P. punctatus SL sequences are related to SL1 and SL2. (A) A simplified nematode phylogeny based on ribosomal RNA sequences showing clades I-V (Holterman et al. 2006; Meldal et al. 2007). Species indicated are Caenorhabditis elegans, Aphelenchus avenae, Ascaris suum, Prionchulus punctatus, and Trichinella spiralis. (B) Alignment of P. punctatus Ppu-SL1 to Ppu-SL6 spliced leader sequences with C. elegans SL1 and SL2 spliced leaders. Conserved sequence elements outside the splice junction are boxed in gray. (C) Proposed secondary structures of Ppu-SL2 and Ppu-SL3.1 RNAs (GenBank entries GU936306 and GU936307) produced using M-fold (Zuker 2003). The SL sequence is shown outlined, and the putative Sm sequence motif is underlined.

FIGURE 2.

Ppu-SL2 RNA expressed in C. elegans is trans-spliced to SL2 accepting transcripts. (A) Schematic of the expression construct. Ppu-SL2 is expressed under the control of the C. elegans U2.3 snRNA promoter, and sls-1 terminator in strains PE535/536. (B) Detection of trans-splicing of Ppu-SL2 RNA. Total RNA prepared from strains PE535/536 was reverse transcribed. cDNA synthesis was tested by amplification of act-1; trans-splicing of Ppu-SL2 to Y67H2A.5 transcripts was detected using a gene-specific primer in combination with the Ppu-SL2 primer. In a control reaction (−RT), the reverse transcriptase was omitted from the cDNA synthesis reaction. PCR reactions were analyzed by agarose gel electrophoresis (shown in inversed colors), and PCR products were analyzed by sequencing. The 5′ end of the sequence including the Ppu-SL2 primer sequence is shown. Critical residues that allow the distinction between trans-splicing to Ppu-SL2 and to SL1 or SL2 are indicated with arrows, and the Y67H2A.5 transcript region is boxed black, with the beginning of the open reading frame in italics.
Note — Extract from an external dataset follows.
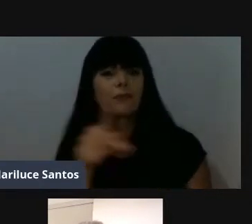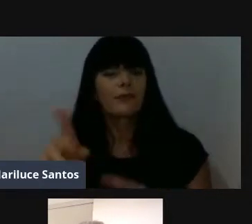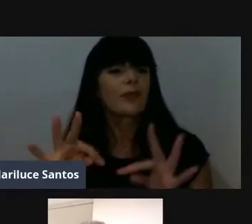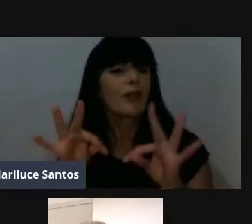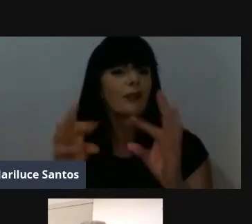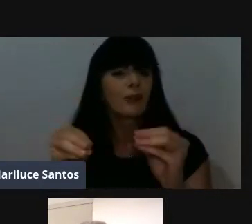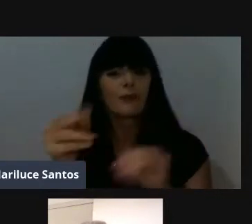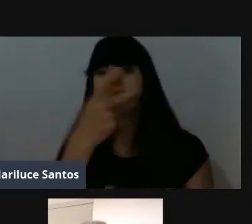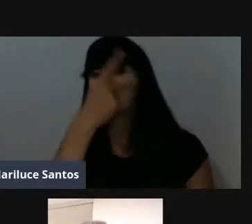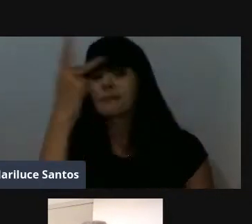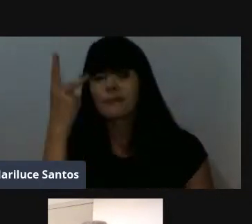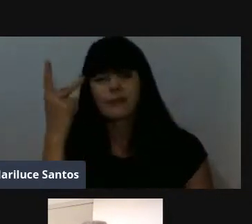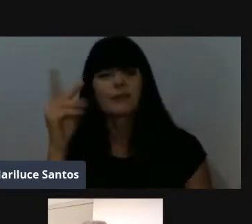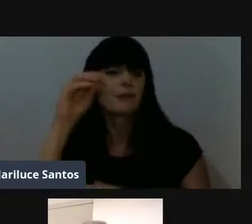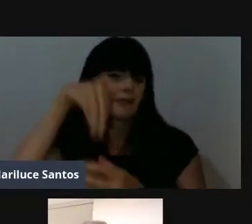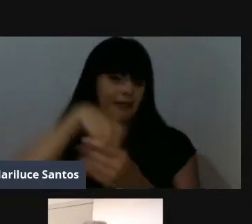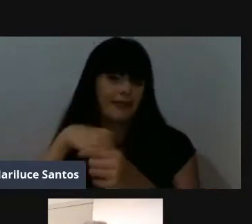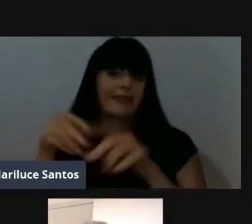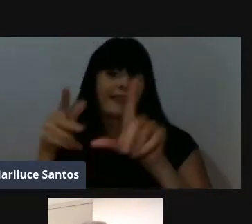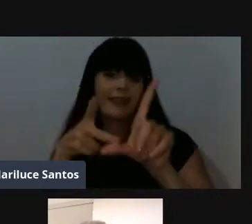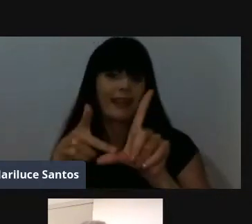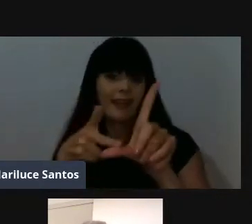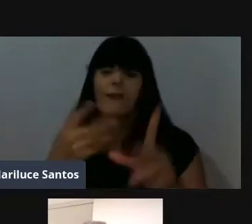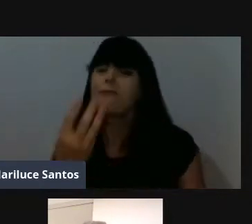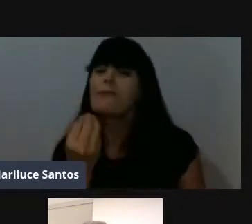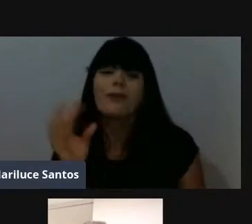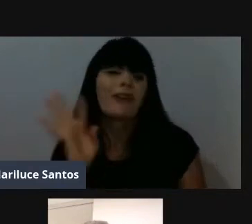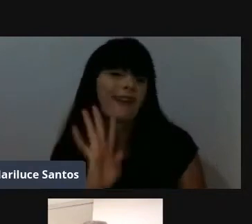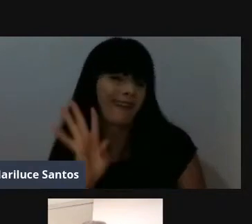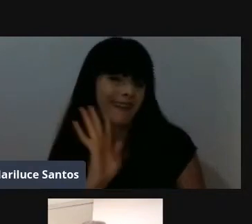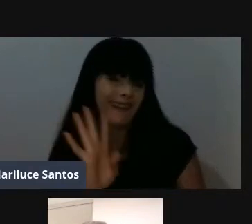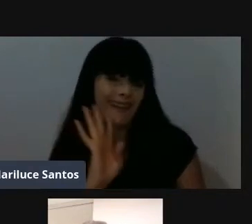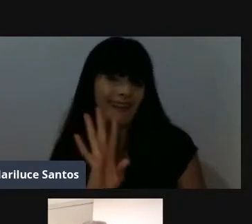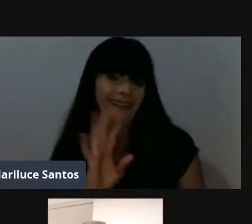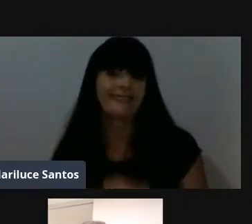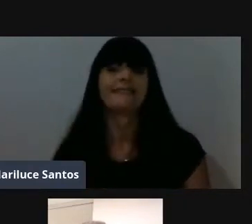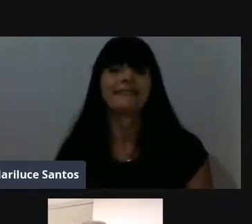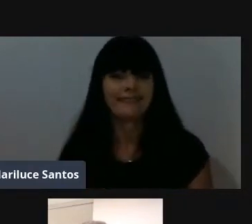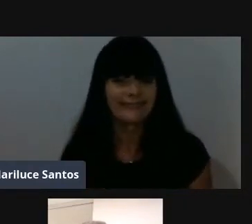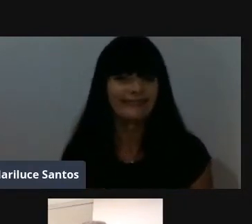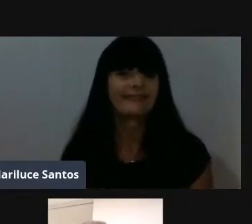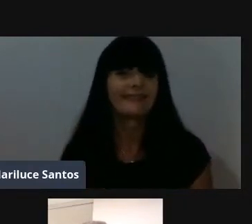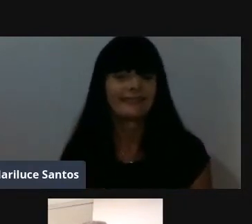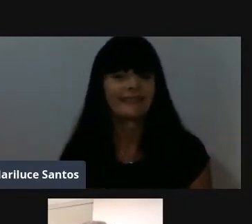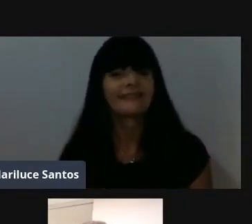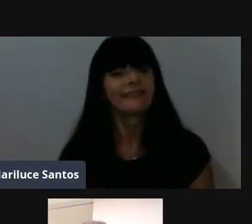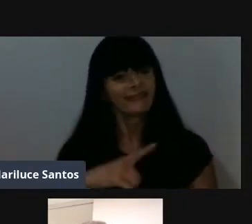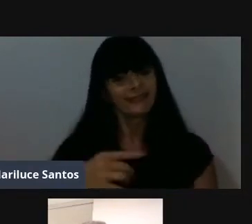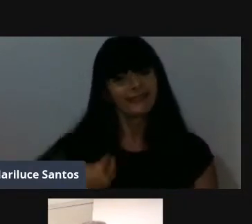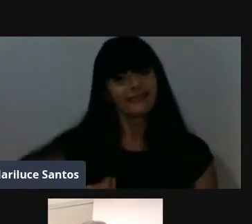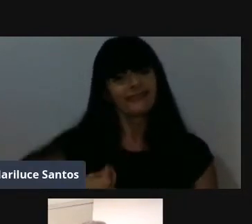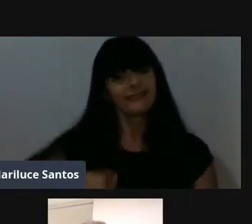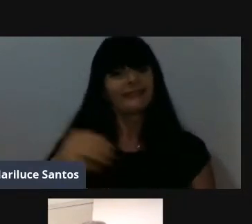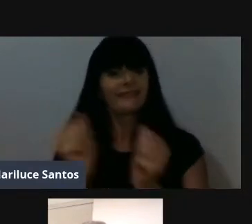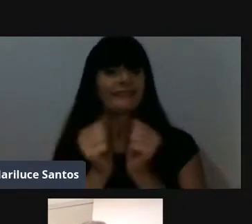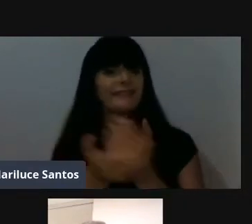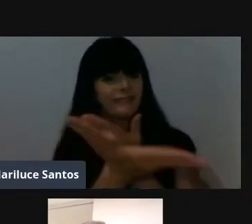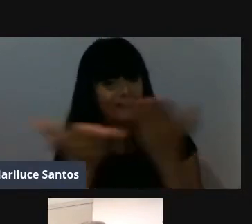mundo que está envolvido nessa live, foi muito legal. Foi muito legal estar com vocês também.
The SL2 splice acceptor site is indicated (Δ). (C) Trans-splicing of Ppu-SL2 to tct-1, rla-1, and rps-3 transcripts in PE536. Trans-splicing to SL1 or SL2 or Ppu-SL2 RNAs was detected using gene-specific primers in combination with SL1, SL2, or Ppu-SL2 primers. Control PCR amplifications were performed with mock cDNA preparations performed without reverse transcriptase (−RT). Amplification products were identified by DNA sequencing. M indicates marker lane, in base pairs (bp). The acceptor sites for SL2 and Ppu-SL2 are indicated in the genomic tct-1 and rla-1 sequences (▲).

FIGURE 3.

Ppu-SL2 is specifically trans-spliced to the SL2 acceptor site of pkc-1. (A) Schematic showing the first (kup-1) and second (pkc-1) gene in operon CEOP5312 with SL1 and SL2 splice acceptor sites. Note that the SL2 acceptor site and the two first exons of pkc-1 are not currently annotated in WormBase. (B) Trans-splicing of Ppu-SL2, SL1, and SL2 RNAs to kup-1 and pkc-1 in PE536 was detected using the combination of gene-specific primers with SL1, SL2, or Ppu-SL2 primers indicated. Control PCR amplifications were performed with mock cDNA preparations performed without reverse transcriptase (−RT). Amplification products were identified by DNA sequencing. The SL1 and SL2 acceptor sites (Δ) are indicated in the sequence of the Ppu-SL2/pkc-1 fragment shown. The first two exons are boxed in gray; the following exons, in black. The beginning of the open reading frame is italicized. M indicates marker lane, in base pairs (bp).